STATED EXERCISE 1: Reproduce the passage about Jones's start in baseball word for word.

QUOTED PASSAGE:
As a kid Jones loved basketball. Just like Anson. “Everything was through my big brother,” says the Oriole center fielder. “When he played basketball, my stepbrother and I played basketball with him. I liked every sports team that he liked — except the Oakland A’s. He liked the Bulls, I liked the Bulls. He liked the ’Niners, I liked the ’Niners.”

When he was 12, after the basketball season had ended, a friend asked Jones if he’d like to play a little baseball. “So I said OK,” Jones remembers. “And I started to like it.” He could run and had a good arm, although it took him a little while to learn how to hit.

Jones played shortstop and pitched in Pony League. Ditto for high school.

He excelled at baseball as a high school freshman. The next year, scouts started to come. By his junior year, they multiplied, and as a senior, flocks of scouts came to watch Jones pitch and play short.

He considered going to San Diego State University, where Tony Gwynn, the great former Padre, was the coach. Jones did well academically at school. He liked it but thought studying was boring. And he wanted to play baseball. So rather than going to college, Jones signed a contract with the Seattle Mariners, soon after they drafted him in the first round of the 2003 free agent draft. “I was lucky enough to have the opportunity to play and help my family financially,” he says.

Like his neighbor in the Oriole outfield, Nick Markakis, Jones was viewed as having the talent to be either a pitcher or position player in professional baseball. “Some scouts liked my pitching better,” he says. “I threw 92-96 or 97 and had a good curve. And a lot of scouts thought I’d never hit my way here.” The Mariners asked if he had a preference.

“I had a lot of potential to be a pitcher,” he reports, “but I always wanted to hit. I wanted to hit and play shortstop. And I told them if that doesn’t pan out in a couple of years, and you don’t think I’m going anywhere as a hitter, and my arm is still good, I wouldn’t mind pitching to see what I could do in that regard. But I really wanted to stick it to all those scouts who thought my bat

was suspect.”

So Jones became a professional hitter. The Mariners like his speed and switched him from the infield to the outfield in 2005. He hit .291 with 67 home runs in four-plus seasons in the minor league, with his numbers improving every year. He spent the latter part of 2006 and 2007 with Seattle and was named the organization’s Minor League Player of the Year in both seasons.

ENTRIES PROVIDED:

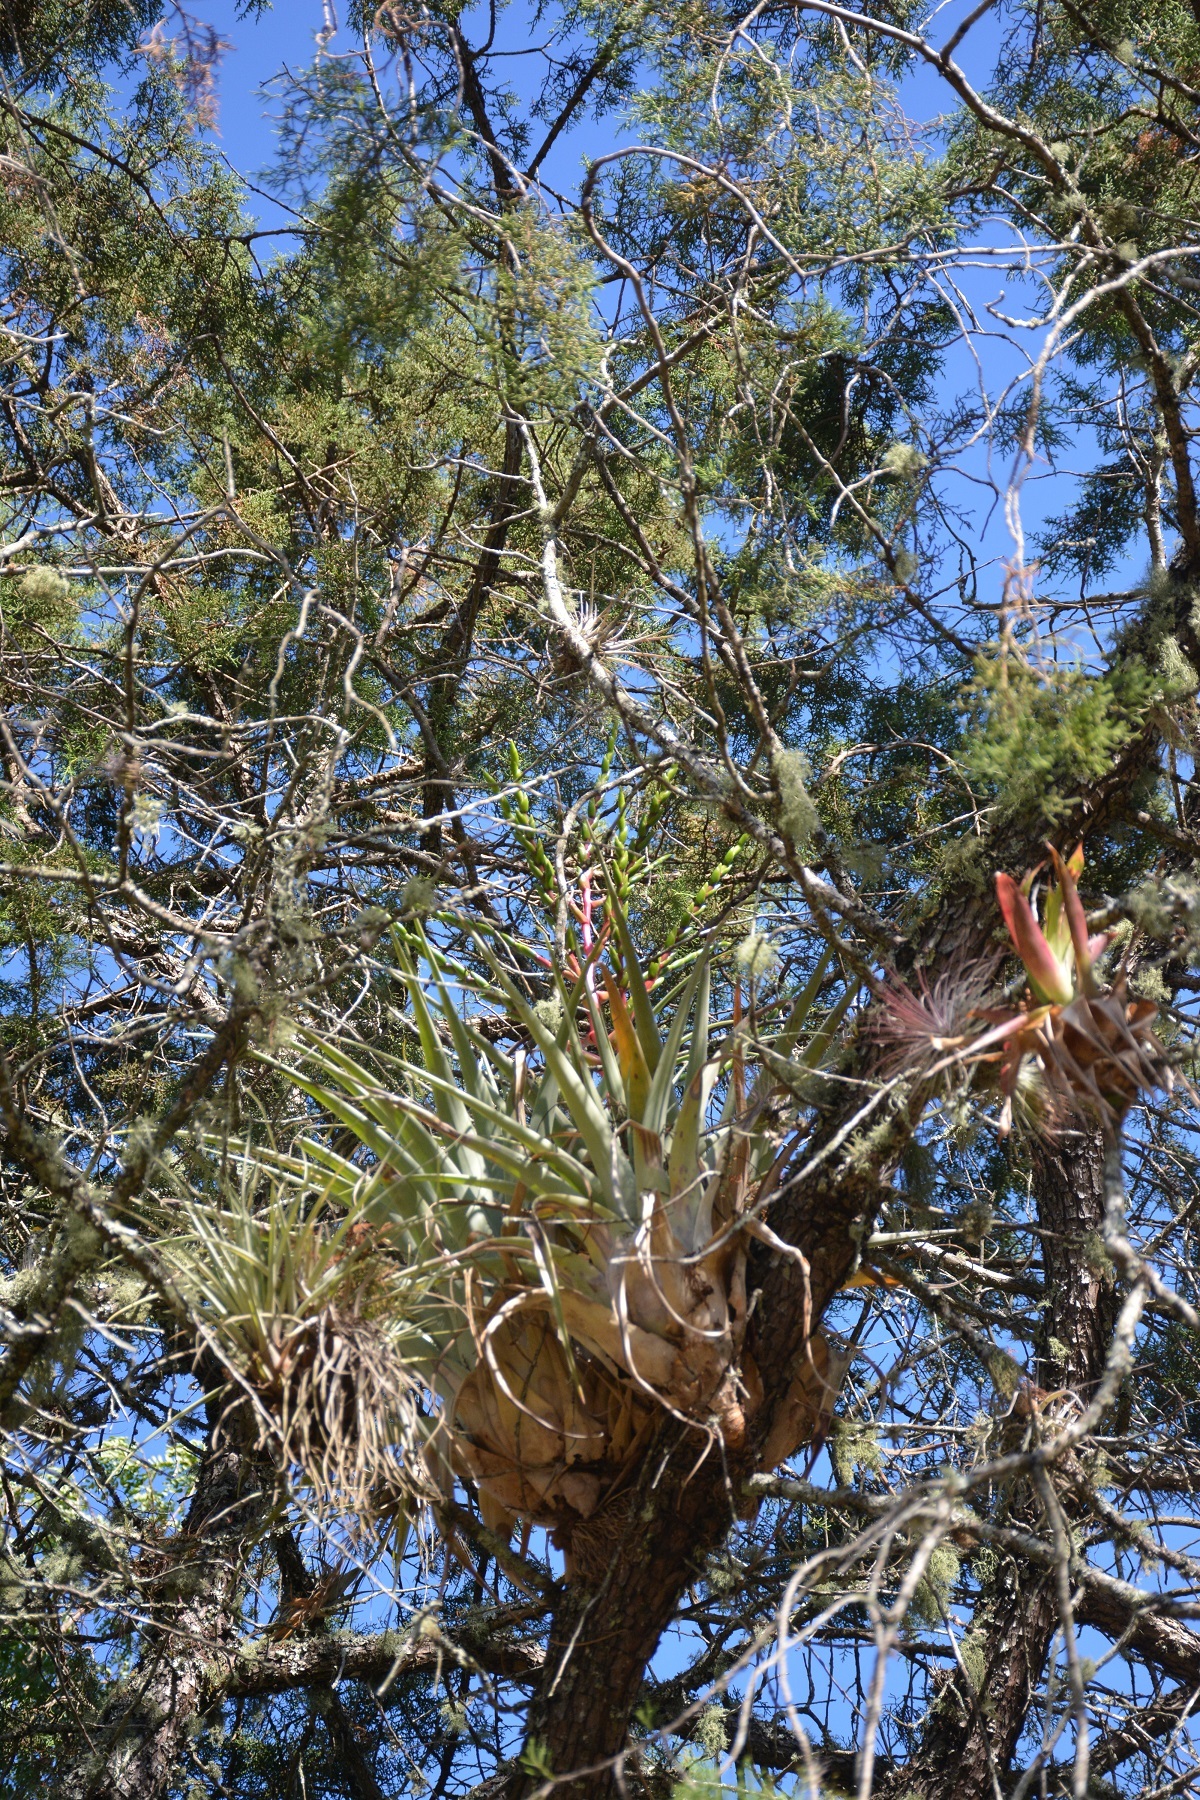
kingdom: Plantae
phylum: Tracheophyta
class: Liliopsida
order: Poales
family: Bromeliaceae
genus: Tillandsia
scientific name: Tillandsia comitanensis
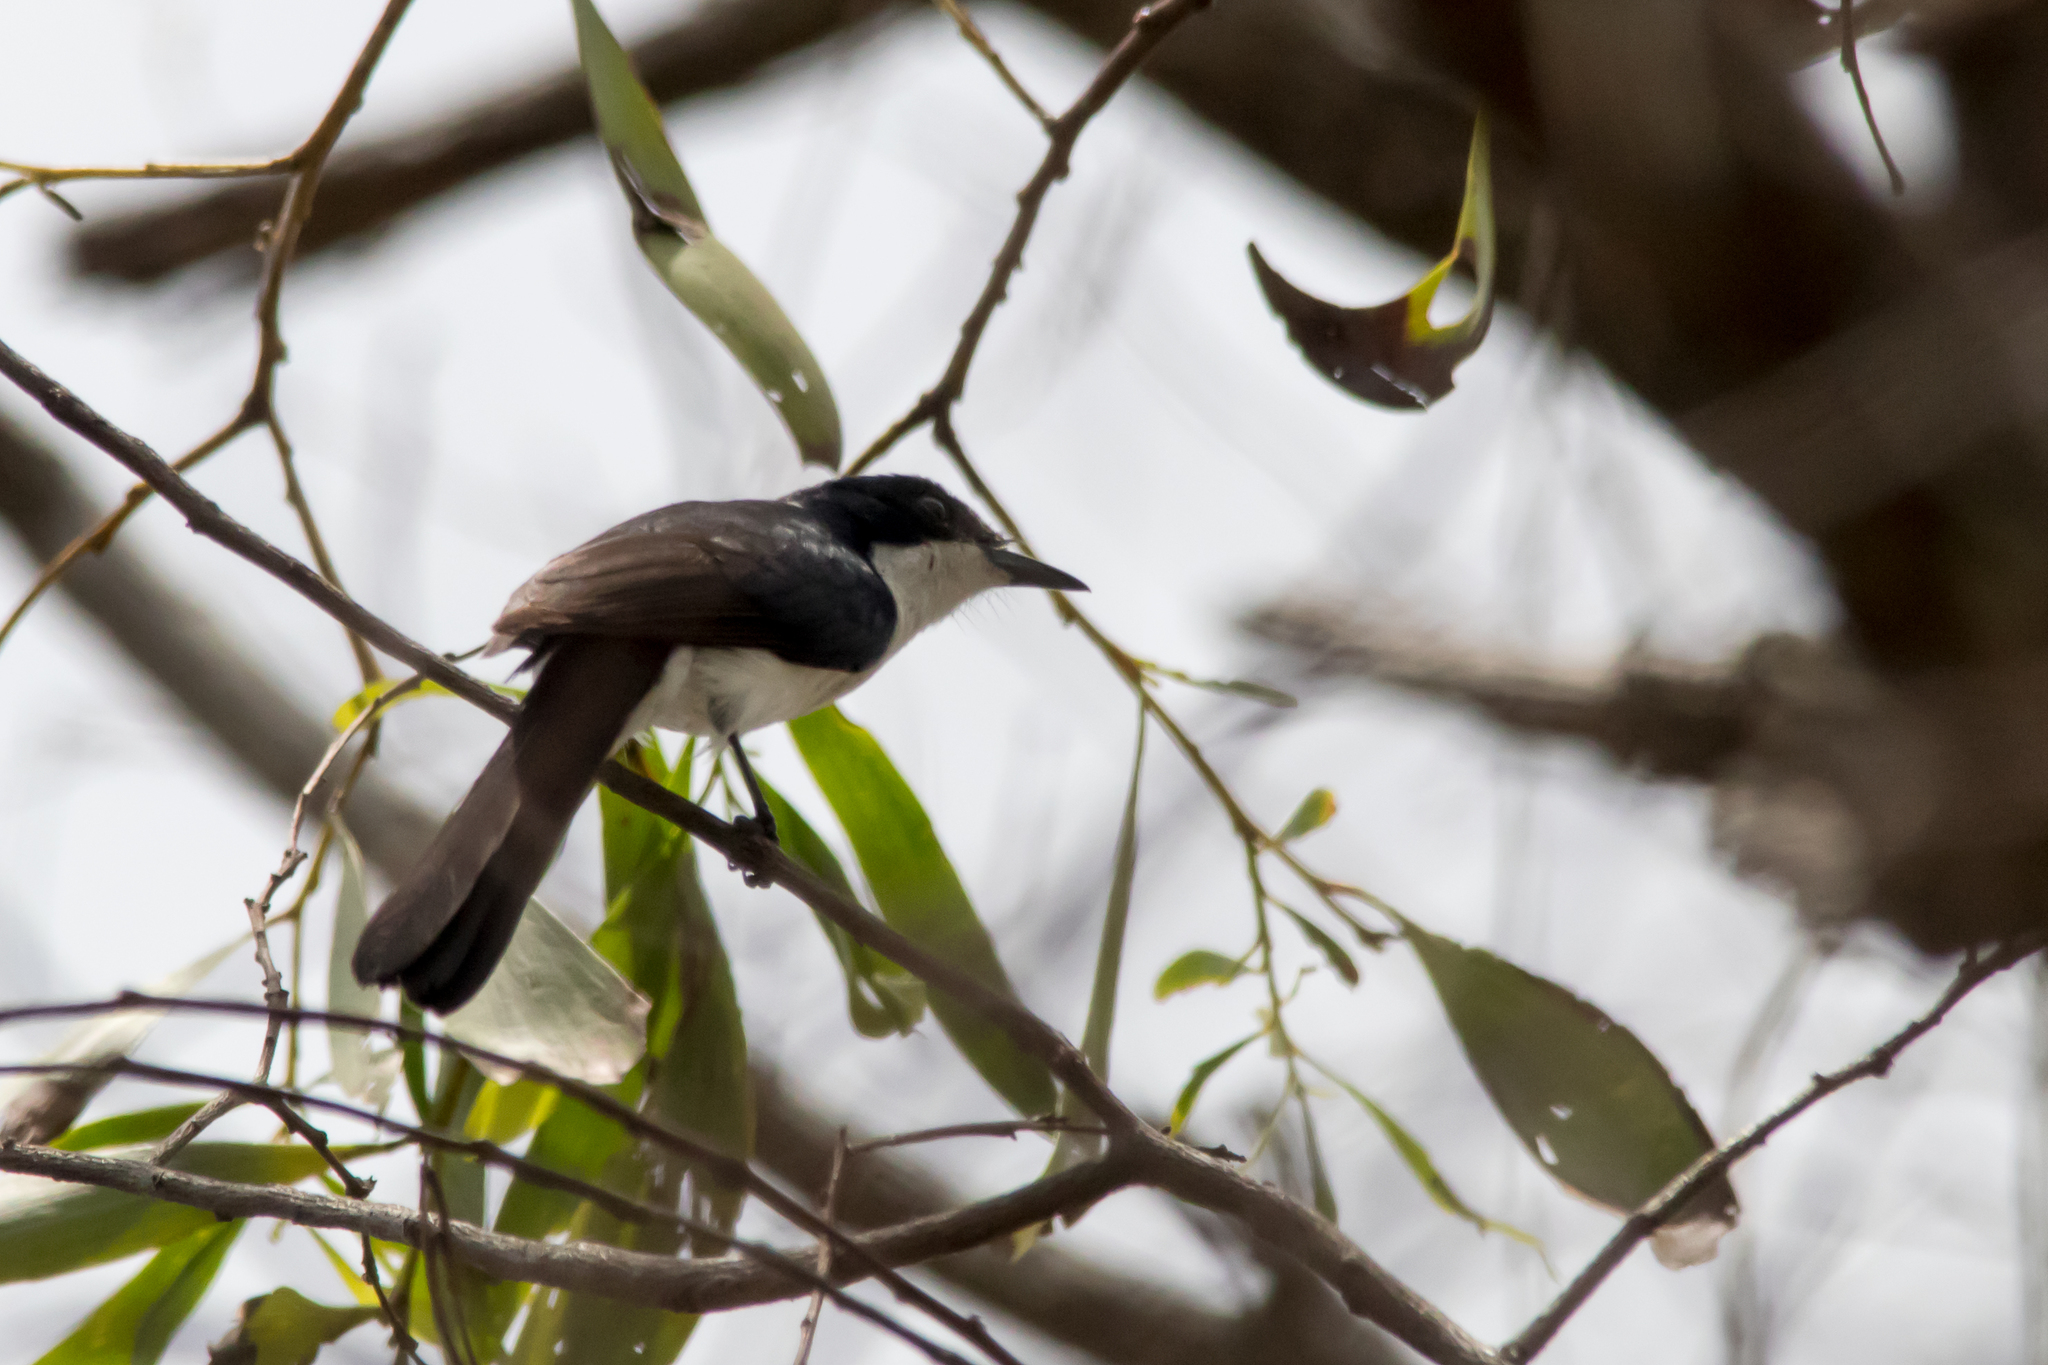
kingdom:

STATED EXERCISE 2: Rewrite the records starting at the line with "phylum: Tracheophyta" and ending at the end of the records, with "scientific name" replaced by "species" and everything else unchanged. Leave the pictures out of your answer.

RIGHT ANSWER 1:
As a kid Jones loved basketball. Just like Anson. “Everything was through my big brother,” says the Oriole center fielder. “When he played basketball, my stepbrother and I played basketball with him. I liked every sports team that he liked — except the Oakland A’s. He liked the Bulls, I liked the Bulls. He liked the ’Niners, I liked the ’Niners.”

When he was 12, after the basketball season had ended, a friend asked Jones if he’d like to play a little baseball. “So I said OK,” Jones remembers. “And I started to like it.” He could run and had a good arm, although it took him a little while to learn how to hit.

Jones played shortstop and pitched in Pony League. Ditto for high school.

He excelled at baseball as a high school freshman. The next year, scouts started to come. By his junior year, they multiplied, and as a senior, flocks of scouts came to watch Jones pitch and play short.

He considered going to San Diego State University, where Tony Gwynn, the great former Padre, was the coach. Jones did well academically at school. He liked it but thought studying was boring. And he wanted to play baseball. So rather than going to college, Jones signed a contract with the Seattle Mariners, soon after they drafted him in the first round of the 2003 free agent draft. “I was lucky enough to have the opportunity to play and help my family financially,” he says.

Like his neighbor in the Oriole outfield, Nick Markakis, Jones was viewed as having the talent to be either a pitcher or position player in professional baseball. “Some scouts liked my pitching better,” he says. “I threw 92-96 or 97 and had a good curve. And a lot of scouts thought I’d never hit my way here.” The Mariners asked if he had a preference.

“I had a lot of potential to be a pitcher,” he reports, “but I always wanted to hit. I wanted to hit and play shortstop. And I told them if that doesn’t pan out in a couple of years, and you don’t think I’m going anywhere as a hitter, and my arm is still good, I wouldn’t mind pitching to see what I could do in that regard. But I really wanted to stick it to all those scouts who thought my bat

was suspect.”

So Jones became a professional hitter. The Mariners like his speed and switched him from the infield to the outfield in 2005. He hit .291 with 67 home runs in four-plus seasons in the minor league, with his numbers improving every year. He spent the latter part of 2006 and 2007 with Seattle and was named the organization’s Minor League Player of the Year in both seasons.

RIGHT ANSWER 2:
phylum: Tracheophyta
class: Liliopsida
order: Poales
family: Bromeliaceae
genus: Tillandsia
species: Tillandsia comitanensis
kingdom:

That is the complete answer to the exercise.